About

The form of adoption practiced in Australia is referred to as ‘plenary open adoption’. Under these adoption practices the legal relationship between the child and their parent(s) is ended in order to create a new legal relationship with the adoptive family. For the adoptive parent(s), the legal rights of the adopted child become the same as they would be if the child had been born to the adoptive parent(s).

Adoption in Australia aims to provide a nurturing, safe, and permanent family for children and young people. Adoption is seen as a service for the child or young person, and decisions about an adoption are to be made with their best interests—both in childhood and later life—as the primary consideration.

The categories of adoption used in national reporting are:

  • Intercountry adoptions are adoptions of children from countries other than Australia who are legally able to be placed for adoption, but generally have had no previous contact or relationship with the adoptive parent(s). Intercountry adoptions include adoptions that occurred through one of Australia’s official adoption programs with a partner country. These adoptions are referred to in this report as either ‘Hague’ or ‘bilateral’ depending on whether the Hague Convention had entered into force in the partner country at the time a file of an applicant(s) was sent.
  • Local adoptions are adoptions of children born or permanently living in Australia before the adoption, who are legally able to be placed for adoption, but generally have had no previous contact or relationship with the adoptive parent(s).
  • Known child adoptions are adoptions of children born or permanently living in Australia before the adoption, who have a pre-existing relationship with the adoptive parent(s), and are generally not able to be adopted by anyone other than the adoptive parent(s). Known child adoptions include adoptions by step-parents, other relatives, and carers.
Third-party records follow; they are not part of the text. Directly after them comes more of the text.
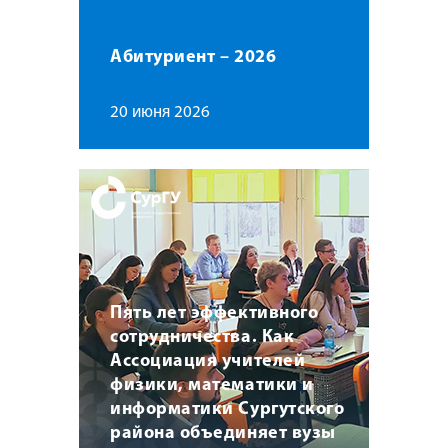
Абитуриент – 2026
20 июня 2026
Пять лет эффективного
сотрудничества. Как
Ассоциация учителей
физики, математики и
информатики Сургутского
района объединяет вузы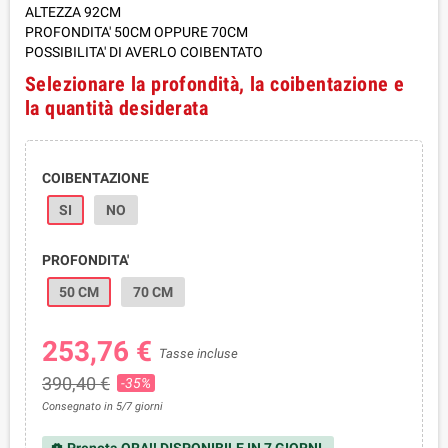
ALTEZZA 92CM
PROFONDITA' 50CM OPPURE 70CM
POSSIBILITA' DI AVERLO COIBENTATO
Selezionare la profondità, la coibentazione e
la quantità desiderata
COIBENTAZIONE
SI
NO
PROFONDITA'
50 CM
70 CM
253,76 €
Tasse incluse
390,40 €
-35%
Consegnato in 5/7 giorni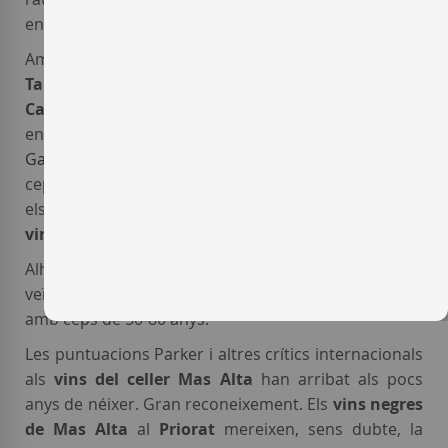
enamorar.
Amb l'assessorament dels seus amics
Michel
Tardieu
(enòleg a la Côte du Rhone) i
Philippe
Cambie
, adquireixen 35 Hectàrees de vinyes, totes
en sóls de
licorella
amb ceps de les autòctones
Garnatxa
i
Carinyena
. En algunes zones, planten
ceps de
Cabernet Sauvignon
i
Syrah
per completar
els seus vins. I amb un cupatge d'elles s'elaboren els
vins negre del Priorat
Mas Alta.
Alhora, compten amb la col·laboració de viticultors
veïns que tenen petites parcel·les de
vinyes velles
amb ceps de 50-80 anys.
Les puntuacions Parker i altres crítics internacionals
als
vins del celler Mas Alta
han arribat als pocs
anys de néixer. Gran reconeixement. Els
vins negres
de Mas Alta
al
Priorat
mereixen, sens dubte, la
Each state and territory government in Australia has its own legislation, policies and practices regarding adoption. State and territory governments undertake responsibilities including the processing adoption applications and approving prospective adoptive parents. The Department of Social Services, as the Commonwealth Central Authority under the Hague Convention on Protection of Children and Co-operation in Respect of Intercountry Adoption, is responsible for establishing and managing Australia’s intercountry adoption arrangements.

Information on adopting a child may be obtained from state and territory departments responsible for adoption, Intercountry Adoption Australia and the Department of Social Services websites. Visa and citizenship information, for parents adopting a child from outside Australia, is available from the Department of Home Affairs website.